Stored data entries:
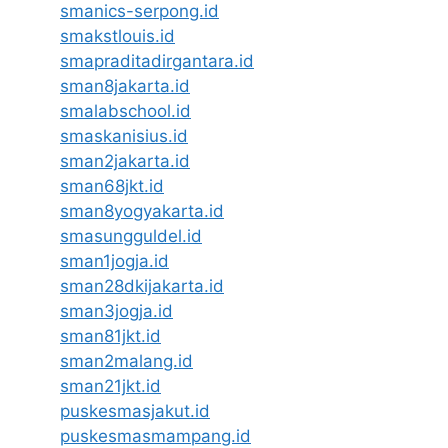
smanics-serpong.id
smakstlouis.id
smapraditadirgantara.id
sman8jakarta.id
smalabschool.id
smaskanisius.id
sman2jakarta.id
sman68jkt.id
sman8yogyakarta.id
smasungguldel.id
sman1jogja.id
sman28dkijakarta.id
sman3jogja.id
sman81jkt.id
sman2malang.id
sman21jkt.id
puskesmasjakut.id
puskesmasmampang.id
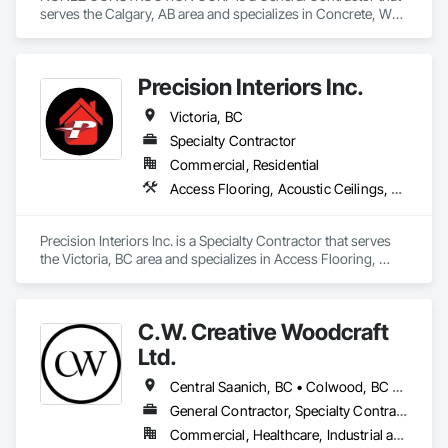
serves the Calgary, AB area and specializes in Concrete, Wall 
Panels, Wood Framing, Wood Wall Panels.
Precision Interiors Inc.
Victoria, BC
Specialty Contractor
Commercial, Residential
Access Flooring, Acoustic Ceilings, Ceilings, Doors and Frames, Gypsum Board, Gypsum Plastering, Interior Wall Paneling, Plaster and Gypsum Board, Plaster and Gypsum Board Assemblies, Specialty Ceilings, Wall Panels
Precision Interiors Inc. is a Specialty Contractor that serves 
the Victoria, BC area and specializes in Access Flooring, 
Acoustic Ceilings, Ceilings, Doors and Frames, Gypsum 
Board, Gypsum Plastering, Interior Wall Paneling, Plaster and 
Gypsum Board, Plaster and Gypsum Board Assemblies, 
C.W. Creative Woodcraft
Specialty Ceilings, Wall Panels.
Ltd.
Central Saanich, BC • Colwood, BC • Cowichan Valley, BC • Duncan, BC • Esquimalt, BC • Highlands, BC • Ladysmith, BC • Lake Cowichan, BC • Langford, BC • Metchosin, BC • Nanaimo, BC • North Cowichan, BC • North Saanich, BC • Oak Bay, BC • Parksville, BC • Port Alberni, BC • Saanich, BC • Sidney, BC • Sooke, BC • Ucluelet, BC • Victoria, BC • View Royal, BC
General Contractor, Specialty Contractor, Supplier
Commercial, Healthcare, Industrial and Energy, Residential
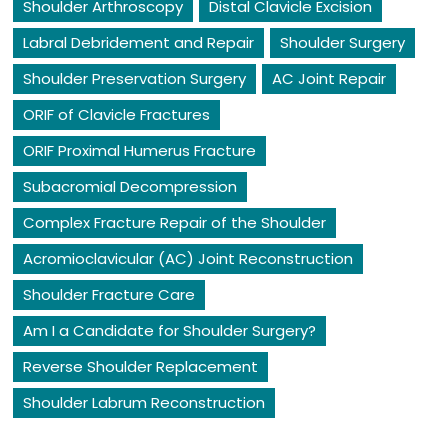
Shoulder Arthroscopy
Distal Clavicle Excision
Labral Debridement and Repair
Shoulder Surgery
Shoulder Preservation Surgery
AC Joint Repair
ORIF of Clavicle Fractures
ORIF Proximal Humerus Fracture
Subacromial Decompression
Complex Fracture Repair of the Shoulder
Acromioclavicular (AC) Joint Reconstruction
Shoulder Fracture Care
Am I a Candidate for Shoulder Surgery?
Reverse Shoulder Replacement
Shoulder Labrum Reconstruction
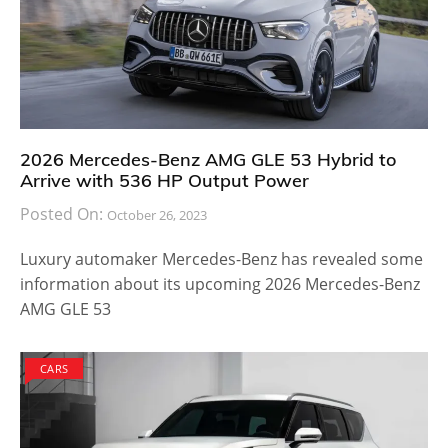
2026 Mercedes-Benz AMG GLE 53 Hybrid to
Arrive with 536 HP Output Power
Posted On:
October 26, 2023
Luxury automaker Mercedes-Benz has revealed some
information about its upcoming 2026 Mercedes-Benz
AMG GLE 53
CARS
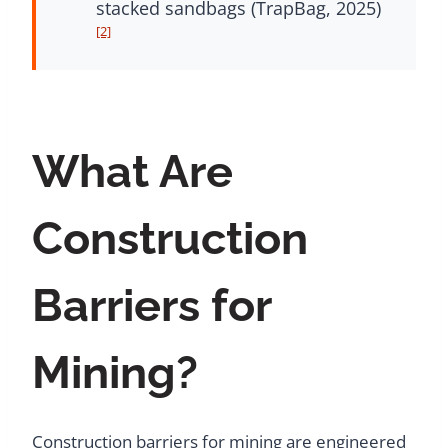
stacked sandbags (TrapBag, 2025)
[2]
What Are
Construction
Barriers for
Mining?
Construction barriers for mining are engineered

** REQUIRED ACTION **
Please arrange every line of the listing above as a JSON list of strings, one string per line, with blank lines left out. Leave the pictures out of the answer.

** ANSWER TO THE PROBLEM **
[
  "smanics-serpong.id",
  "smakstlouis.id",
  "smapraditadirgantara.id",
  "sman8jakarta.id",
  "smalabschool.id",
  "smaskanisius.id",
  "sman2jakarta.id",
  "sman68jkt.id",
  "sman8yogyakarta.id",
  "smasungguldel.id",
  "sman1jogja.id",
  "sman28dkijakarta.id",
  "sman3jogja.id",
  "sman81jkt.id",
  "sman2malang.id",
  "sman21jkt.id",
  "puskesmasjakut.id",
  "puskesmasmampang.id",
  "serves the Calgary, AB area and specializes in Concrete, Wall ",
  "Panels, Wood Framing, Wood Wall Panels.",
  "Precision Interiors Inc.",
  "Victoria, BC",
  "Specialty Contractor",
  "Commercial, Residential",
  "Access Flooring, Acoustic Ceilings, Ceilings, Doors and Frames, Gypsum Board, Gypsum Plastering, Interior Wall Paneling, Plaster and Gypsum Board, Plaster and Gypsum Board Assemblies, Specialty Ceilings, Wall Panels",
  "Precision Interiors Inc. is a Specialty Contractor that serves ",
  "the Victoria, BC area and specializes in Access Flooring, ",
  "Acoustic Ceilings, Ceilings, Doors and Frames, Gypsum ",
  "Board, Gypsum Plastering, Interior Wall Paneling, Plaster and ",
  "Gypsum Board, Plaster and Gypsum Board Assemblies, ",
  "C.W. Creative Woodcraft",
  "Specialty Ceilings, Wall Panels.",
  "Ltd.",
  "Central Saanich, BC • Colwood, BC • Cowichan Valley, BC • Duncan, BC • Esquimalt, BC • Highlands, BC • Ladysmith, BC • Lake Cowichan, BC • Langford, BC • Metchosin, BC • Nanaimo, BC • North Cowichan, BC • North Saanich, BC • Oak Bay, BC • Parksville, BC • Port Alberni, BC • Saanich, BC • Sidney, BC • Sooke, BC • Ucluelet, BC • Victoria, BC • View Royal, BC",
  "General Contractor, Specialty Contractor, Supplier",
  "Commercial, Healthcare, Industrial and Energy, Residential",
  "Shoulder Arthroscopy",
  "Distal Clavicle Excision",
  "Labral Debridement and Repair",
  "Shoulder Surgery",
  "Shoulder Preservation Surgery",
  "AC Joint Repair",
  "ORIF of Clavicle Fractures",
  "ORIF Proximal Humerus Fracture",
  "Subacromial Decompression",
  "Complex Fracture Repair of the Shoulder",
  "Acromioclavicular (AC) Joint Reconstruction",
  "Shoulder Fracture Care",
  "Am I a Candidate for Shoulder Surgery?",
  "Reverse Shoulder Replacement",
  "Shoulder Labrum Reconstruction",
  "2026 Mercedes-Benz AMG GLE 53 Hybrid to",
  "Arrive with 536 HP Output Power",
  "Posted On:",
  "October 26, 2023",
  "Luxury automaker Mercedes-Benz has revealed some",
  "information about its upcoming 2026 Mercedes-Benz",
  "AMG GLE 53",
  "CARS",
  "stacked sandbags (TrapBag, 2025)",
  "[2]",
  "What Are",
  "Construction",
  "Barriers for",
  "Mining?",
  "Construction barriers for mining are engineered"
]